START Dataset content

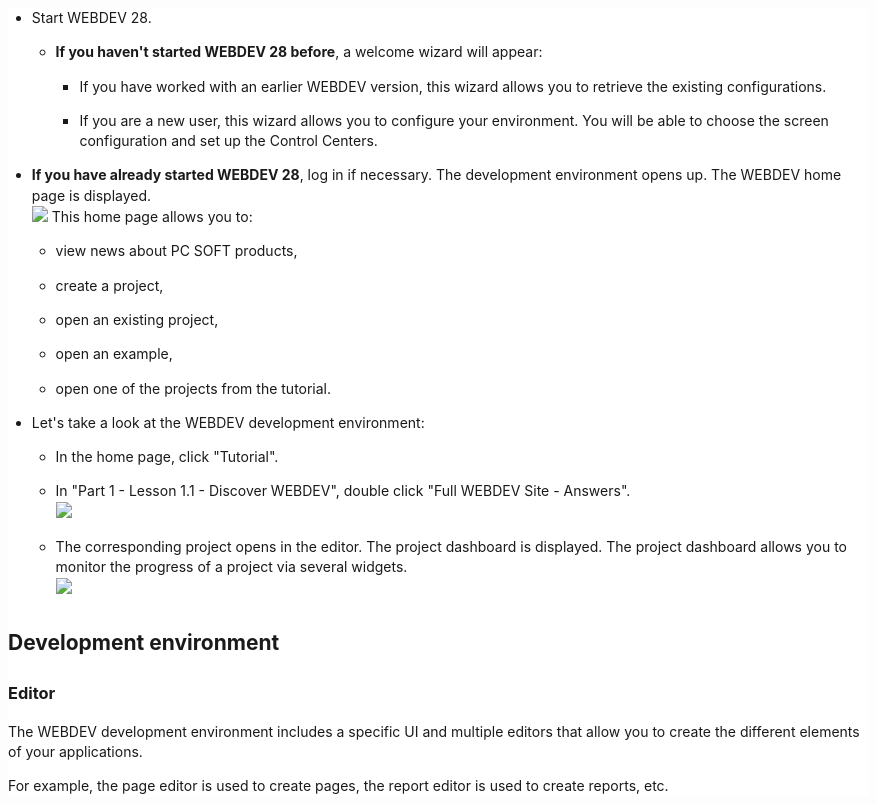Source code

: 
- Start WEBDEV 28.

	- **If you haven't started WEBDEV 28 before**, a welcome wizard will appear:

		- If you have worked with an earlier WEBDEV version, this wizard allows you to retrieve the existing configurations.

		- If you are a new user, this wizard allows you to configure your environment. You will be able to choose the screen configuration and set up the Control Centers. 




- **If you have already started WEBDEV 28**, log in if necessary. The development environment opens up. The WEBDEV home page is displayed. <br>![](https://doc.pcsoft.fr/en-US/images/image.awp?langid=3&name=Bienvenue_defaut_WB.jpg&type=thumb)
This home page allows you to: 

	- view news about PC SOFT products,

	- create a project, 

	- open an existing project, 

	- open an example, 

	- open one of the projects from the tutorial. 




- Let's take a look at the WEBDEV development environment:

	- In the home page, click "Tutorial".

	- In "Part 1 - Lesson 1.1 - Discover WEBDEV", double click "Full WEBDEV Site - Answers". <br>![](https://doc.pcsoft.fr/en-US/images/image.awp?langid=3&name=Bienvenue%202%20WB%20-%20HC%20N%B0005.jpg&type=thumb)


	- The corresponding project opens in the editor. The project dashboard is displayed. The project dashboard allows you to monitor the progress of a project via several widgets. <br>![](https://doc.pcsoft.fr/en-US/images/image.awp?langid=3&name=P1_Environnement%20WB%20TDB.jpg&type=thumb)




<a name="NOTE4"></a>
<a name="NOTE4_1"></a>


## Development environment
<a name="development_environment_ELTTEXTE000343"></a>


### Editor
<a name="editor_ELTPARAGRAPHE000075"></a>

The WEBDEV development environment includes a specific UI and multiple editors that allow you to create the different elements of your applications.

For example, the page editor is used to create pages, the report editor is used to create reports, etc.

END Dataset content

> [Task statement] Look above for the line with "- Start WEBDEV 28." and the line with "- If you have", and reproduce exactly those two lines plus every line between, nothing more.

> [Response to the exercise]
- Start WEBDEV 28.

	- **If you haven't started WEBDEV 28 before**, a welcome wizard will appear:

		- If you have worked with an earlier WEBDEV version, this wizard allows you to retrieve the existing configurations.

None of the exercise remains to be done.